## Document extract
Prior to recent studies, there was some controversy with glutathione as a dietary supplement because it was thought that glutathione may not be absorbed when taken orally. One study is often cited to show lack of absorption. In the study, a single dose of 3,000 mg of glutathione failed to increase glutathione levels in the blood. However, it turns out there is another reason. Researchers were looking for free glutathione levels and because glutathione is so valuable it is quickly bound to transport proteins to carry to cells. That is why it did not show up as free glutathione in the blood.
The first study showing significant oral absorption was conducted at Kyoto University in 2014. The study was different because it looked not only at free, unbound glutathione in the blood, but also the level of glutathione bound to protein. The results showed that while there was no significant difference in free glutathione levels, the level of glutathione bound to protein increased significantly after glutathione supplementation. This study was groundbreaking because it explained the shortcomings of previous absorption studies.

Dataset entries
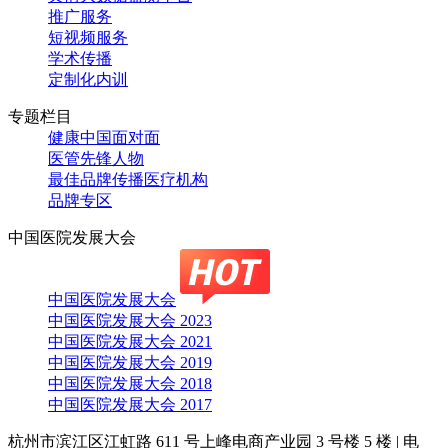
推广服务
短视频服务
学术传播
定制化内训
专题栏目
健康中国面对面
医管先锋人物
最佳品牌传播医疗机构
品牌专区
中国医院发展大会
中国医院发展大会
中国医院发展大会 2023
中国医院发展大会 2021
中国医院发展大会 2019
中国医院发展大会 2018
中国医院发展大会 2017
杭州市滨江区江虹路 611 号上峰电商产业园 3 号楼 5 楼
|
电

## Questions
A – Quote the passage on glutathione absorption, starting at "Prior to recent" and ending at "glutathione in the blood.".
B – According to the passage on glutathione absorption, where and in what year was the first study showing significant oral absorption conducted?

## Answers to each task
A –
Prior to recent studies, there was some controversy with glutathione as a dietary supplement because it was thought that glutathione may not be absorbed when taken orally. One study is often cited to show lack of absorption. In the study, a single dose of 3,000 mg of glutathione failed to increase glutathione levels in the blood. However, it turns out there is another reason. Researchers were looking for free glutathione levels and because glutathione is so valuable it is quickly bound to transport proteins to carry to cells. That is why it did not show up as free glutathione in the blood.

B – At Kyoto University in 2014.